An Israeli court on Sunday ordered the Jerusalem municipality to allow a gay pride parade to take place, reversing a ban last week by the city's mayor.
A judge charged the city of Jerusalem to pay $13,000, with half the amount coming from ultra-Orthodox Jewish Mayor Uri Lupolianski for trying to stop the June 30 event by gay rights group Jerusalem Open House. It also ordered the city to place the rainbow flag, symbol of the homosexual movement, over city hall and along the parade route.
"The harming of the sensitivities of one community or another is not enough to prevent another community from fulfilling its rights to equality, respect and freedom of expression," wrote Jerusalem District Court Judge Musya Arad in his ruling, according to the Associated Press.

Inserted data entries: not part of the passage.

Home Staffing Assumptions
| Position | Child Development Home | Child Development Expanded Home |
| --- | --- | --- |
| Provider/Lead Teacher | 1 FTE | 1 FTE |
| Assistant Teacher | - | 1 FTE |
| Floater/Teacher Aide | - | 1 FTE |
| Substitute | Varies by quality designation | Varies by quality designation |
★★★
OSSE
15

Last week, Jerusalem City Hall had announced that it was banning the local, 4th annual Jerusalem Pride: Love Without Borders parade because "it would be provocative and hurt the feelings of the broader public living in and visiting the city."
After the ruling, a statement by a city spokesperson said that "the city's administration did not intend to attack the freedom of expression of one group or another, as argued, but feared that the event would inflame tensions and hurt the delicate ties (among various groups) in the city."

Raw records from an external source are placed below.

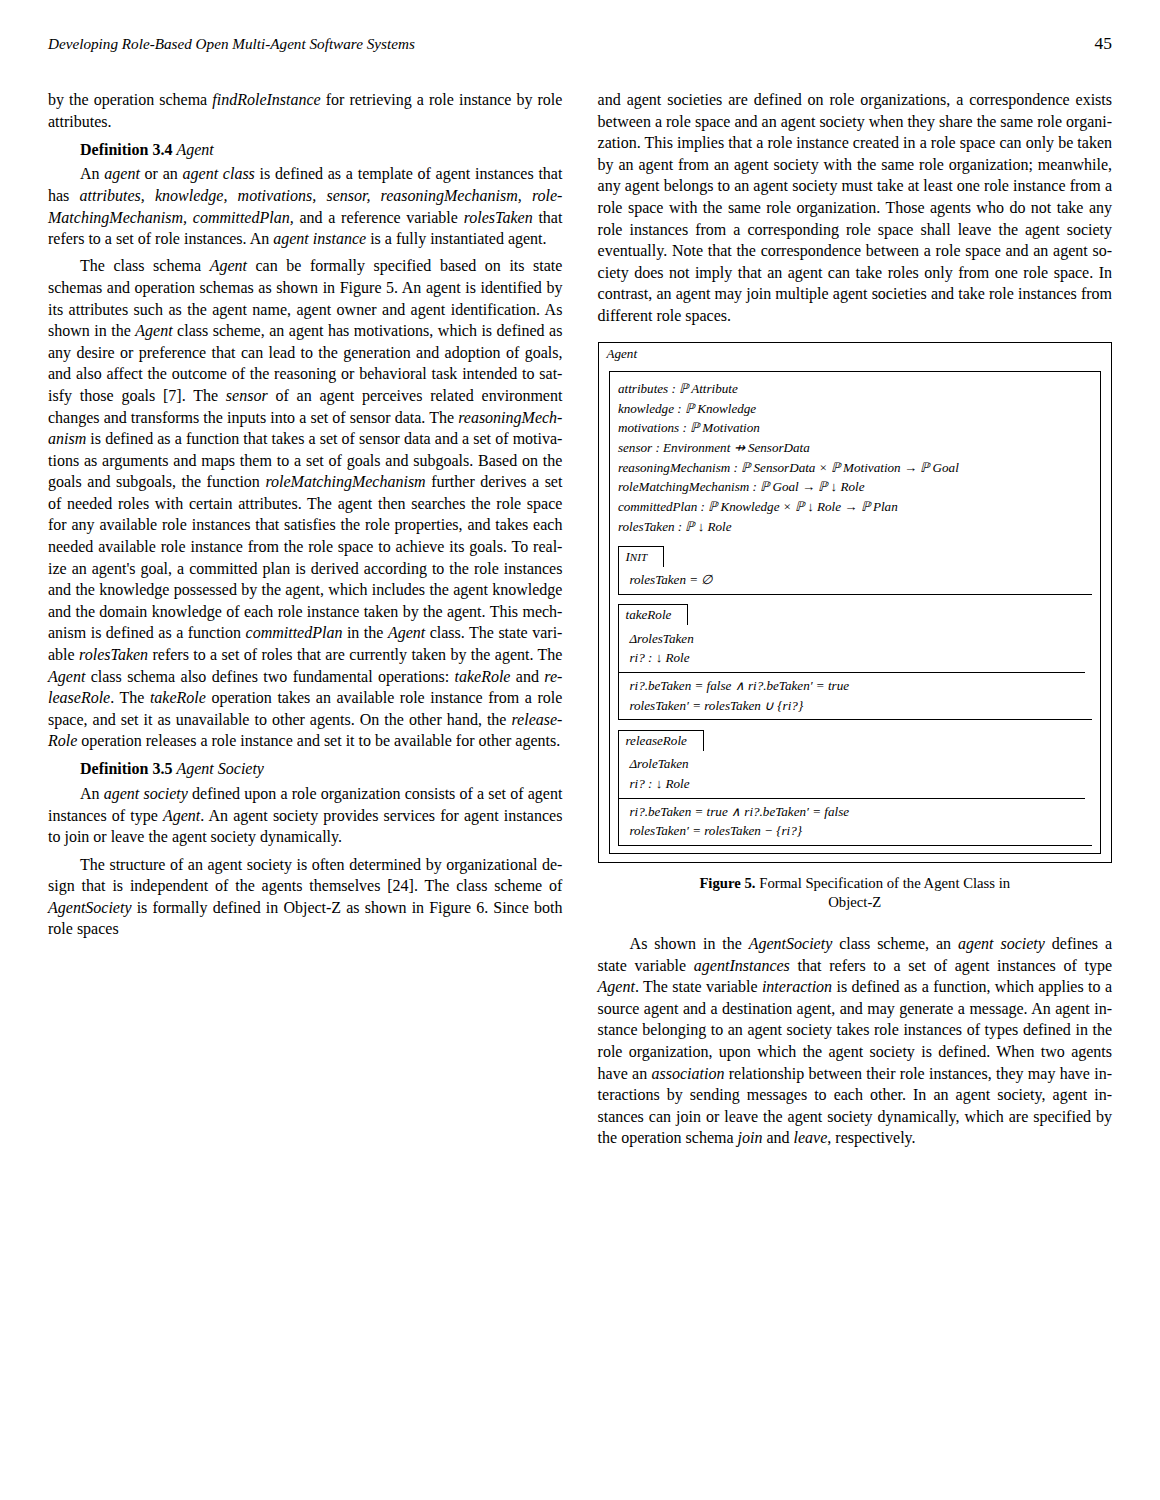Developing Role-Based Open Multi-Agent Software Systems 45
by the operation schema findRoleInstance for retrieving a role instance by role attributes.
Definition 3.4 Agent
An agent or an agent class is defined as a template of agent instances that has attributes, knowledge, motivations, sensor, reasoningMechanism, role-MatchingMechanism, committedPlan, and a reference variable rolesTaken that refers to a set of role instances. An agent instance is a fully instantiated agent.
The class schema Agent can be formally specified based on its state schemas and operation schemas as shown in Figure 5. An agent is identified by its attributes such as the agent name, agent owner and agent identification. As shown in the Agent class scheme, an agent has motivations, which is defined as any desire or preference that can lead to the generation and adoption of goals, and also affect the outcome of the reasoning or behavioral task intended to satisfy those goals [7]. The sensor of an agent perceives related environment changes and transforms the inputs into a set of sensor data. The reasoningMechanism is defined as a function that takes a set of sensor data and a set of motivations as arguments and maps them to a set of goals and subgoals. Based on the goals and subgoals, the function roleMatchingMechanism further derives a set of needed roles with certain attributes. The agent then searches the role space for any available role instances that satisfies the role properties, and takes each needed available role instance from the role space to achieve its goals. To realize an agent's goal, a committed plan is derived according to the role instances and the knowledge possessed by the agent, which includes the agent knowledge and the domain knowledge of each role instance taken by the agent. This mechanism is defined as a function committedPlan in the Agent class. The state variable rolesTaken refers to a set of roles that are currently taken by the agent. The Agent class schema also defines two fundamental operations: takeRole and releaseRole. The takeRole operation takes an available role instance from a role space, and set it as unavailable to other agents. On the other hand, the releaseRole operation releases a role instance and set it to be available for other agents.
Definition 3.5 Agent Society
An agent society defined upon a role organization consists of a set of agent instances of type Agent. An agent society provides services for agent instances to join or leave the agent society dynamically.
The structure of an agent society is often determined by organizational design that is independent of the agents themselves [24]. The class scheme of AgentSociety is formally defined in Object-Z as shown in Figure 6. Since both role spaces
and agent societies are defined on role organizations, a correspondence exists between a role space and an agent society when they share the same role organization. This implies that a role instance created in a role space can only be taken by an agent from an agent society with the same role organization; meanwhile, any agent belongs to an agent society must take at least one role instance from a role space with the same role organization. Those agents who do not take any role instances from a corresponding role space shall leave the agent society eventually. Note that the correspondence between a role space and an agent society does not imply that an agent can take roles only from one role space. In contrast, an agent may join multiple agent societies and take role instances from different role spaces.
Agent
attributes : ℙ Attribute
knowledge : ℙ Knowledge
motivations : ℙ Motivation
sensor : Environment ⇸ SensorData
reasoningMechanism : ℙ SensorData × ℙ Motivation → ℙ Goal
roleMatchingMechanism : ℙ Goal → ℙ ↓ Role
committedPlan : ℙ Knowledge × ℙ ↓ Role → ℙ Plan
rolesTaken : ℙ ↓ Role
INIT
rolesTaken = ∅
takeRole
ΔrolesTaken
ri? : ↓ Role
ri?.beTaken = false ∧ ri?.beTaken′ = true
rolesTaken′ = rolesTaken ∪ {ri?}
releaseRole
ΔroleTaken
ri? : ↓ Role
ri?.beTaken = true ∧ ri?.beTaken′ = false
rolesTaken′ = rolesTaken − {ri?}
Figure 5. Formal Specification of the Agent Class in
Object-Z
As shown in the AgentSociety class scheme, an agent society defines a state variable agentInstances that refers to a set of agent instances of type Agent. The state variable interaction is defined as a function, which applies to a source agent and a destination agent, and may generate a message. An agent instance belonging to an agent society takes role instances of types defined in the role organization, upon which the agent society is defined. When two agents have an association relationship between their role instances, they may have interactions by sending messages to each other. In an agent society, agent instances can join or leave the agent society dynamically, which are specified by the operation schema join and leave, respectively.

The parade's route goes past areas where many residents are orthodox Jews, who regard homosexuality as an abomination. The mayor had also cited safety concerns about public disorder were the event to take place. About 4,000 people attended last year.

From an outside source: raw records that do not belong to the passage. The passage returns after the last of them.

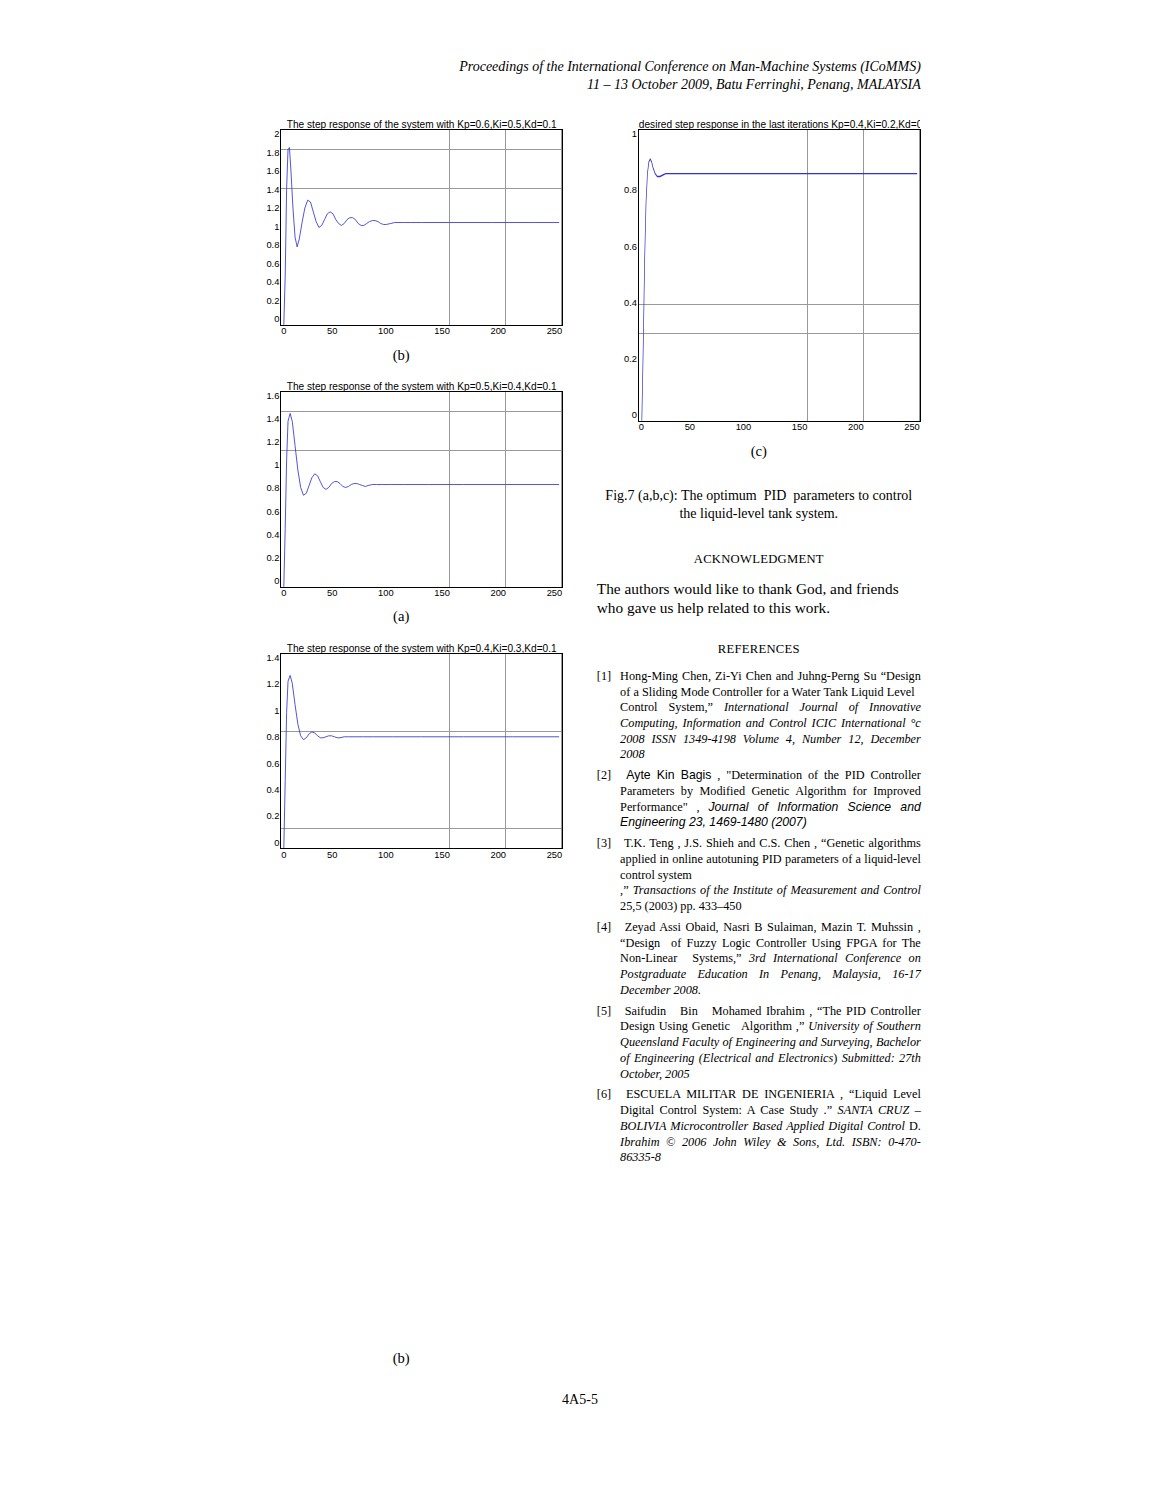Proceedings of the International Conference on Man-Machine Systems (ICoMMS)
11 – 13 October 2009, Batu Ferringhi, Penang, MALAYSIA
The step response of the system with Kp=0.6,Ki=0.5,Kd=0.1
21.81.61.41.210.80.60.40.20
050100150200250
(b)
The step response of the system with Kp=0.5,Ki=0.4,Kd=0.1
1.61.41.210.80.60.40.20
050100150200250
(a)
The step response of the system with Kp=0.4,Ki=0.3,Kd=0.1
1.41.210.80.60.40.20
050100150200250
(b)
desired step response in the last iterations Kp=0.4,Ki=0.2,Kd=0.01 best parameters
10.80.60.40.20
050100150200250
(c)
Fig.7 (a,b,c): The optimum PID parameters to control the liquid-level tank system.
Acknowledgment
The authors would like to thank God, and friends who gave us help related to this work.
References
[1] Hong-Ming Chen, Zi-Yi Chen and Juhng-Perng Su “Design of a Sliding Mode Controller for a Water Tank Liquid Level Control System,” International Journal of Innovative Computing, Information and Control ICIC International °c 2008 ISSN 1349-4198 Volume 4, Number 12, December 2008
[2] Ayte Kin Bagis , "Determination of the PID Controller Parameters by Modified Genetic Algorithm for Improved Performance" , Journal of Information Science and Engineering 23, 1469-1480 (2007)
[3] T.K. Teng , J.S. Shieh and C.S. Chen , “Genetic algorithms applied in online autotuning PID parameters of a liquid-level control system
,” Transactions of the Institute of Measurement and Control 25,5 (2003) pp. 433–450
[4] Zeyad Assi Obaid, Nasri B Sulaiman, Mazin T. Muhssin , “Design of Fuzzy Logic Controller Using FPGA for The Non-Linear Systems,” 3rd International Conference on Postgraduate Education In Penang, Malaysia, 16-17 December 2008.
[5] Saifudin Bin Mohamed Ibrahim , “The PID Controller Design Using Genetic Algorithm ,” University of Southern Queensland Faculty of Engineering and Surveying, Bachelor of Engineering (Electrical and Electronics) Submitted: 27th October, 2005
[6] ESCUELA MILITAR DE INGENIERIA , “Liquid Level Digital Control System: A Case Study .” SANTA CRUZ – BOLIVIA Microcontroller Based Applied Digital Control D. Ibrahim © 2006 John Wiley & Sons, Ltd. ISBN: 0-470-86335-8
4A5-5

Director of Open House, Hagai El-Ad said that the court decision "is a victory not just for the lesbian and gay community in Jerusalem, but a triumph for freedom of speech," according to AP.
Three months ago, Christian, Jewish and Muslim leaders united in an attempt to block the international World Pride 2005 gay festival from taking place. Recently, organizers had decided to postpone the parade until 2006 because the event dates coincided withdrawal of Israelis from the Gaza Strip in August.